_PROBLEM TO SOLVE_
Quote all of the material below word for word, leaving out the pictures.

------ TASK DATA

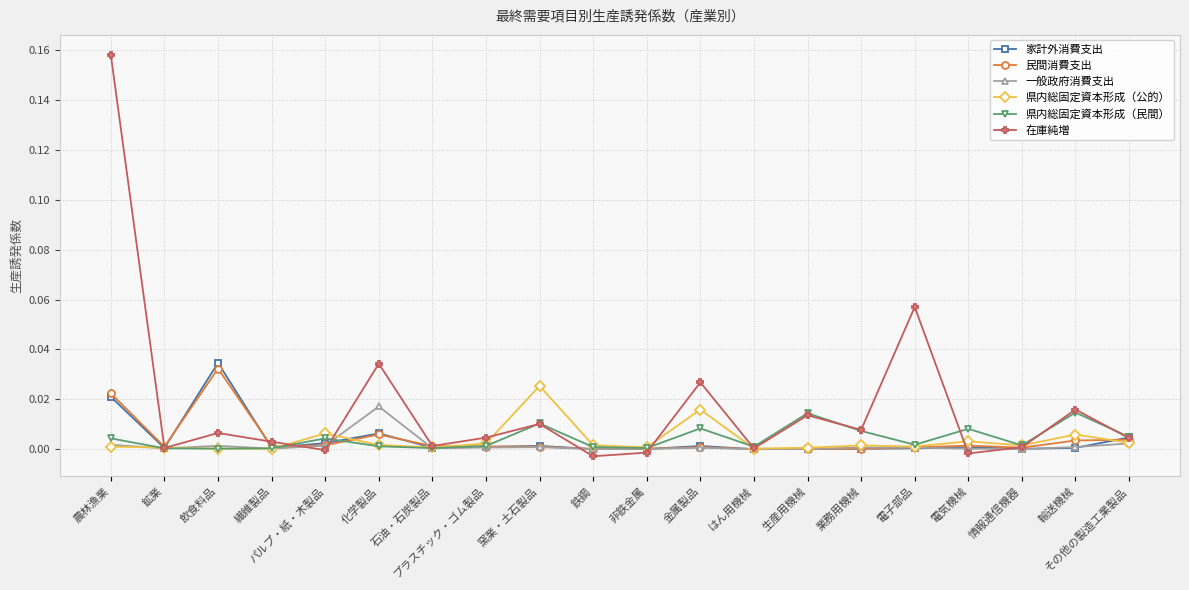

How many interior local peaks does the 在庫純増 series have?

7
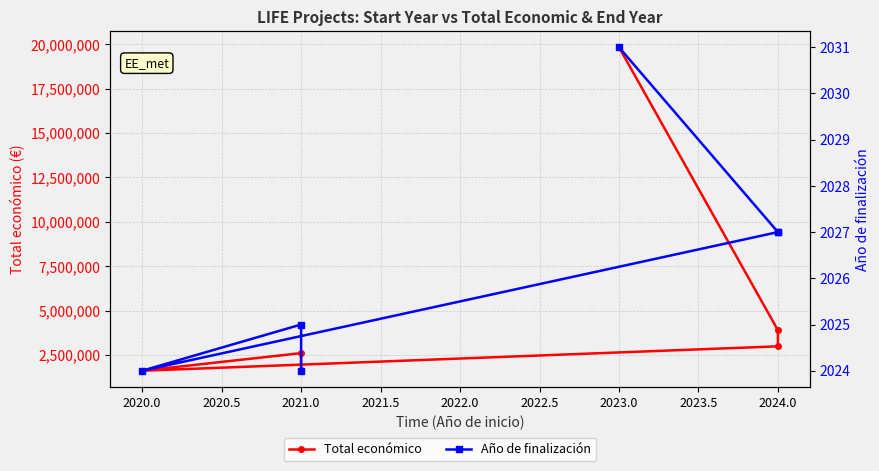

What is the difference between the maximum and minimum values in the Año de finalización series?

7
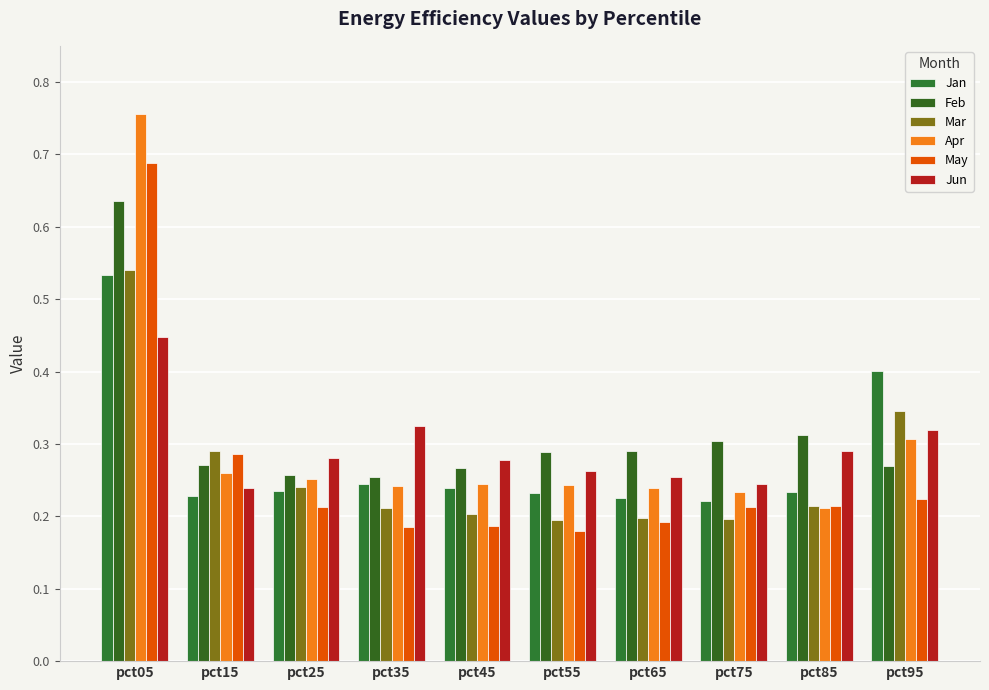

How many groups of bars are there?

10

------------

_ANSWER SPACE_
How many interior local peaks does the 在庫純増 series have?

7

What is the difference between the maximum and minimum values in the Año de finalización series?

7

How many groups of bars are there?

10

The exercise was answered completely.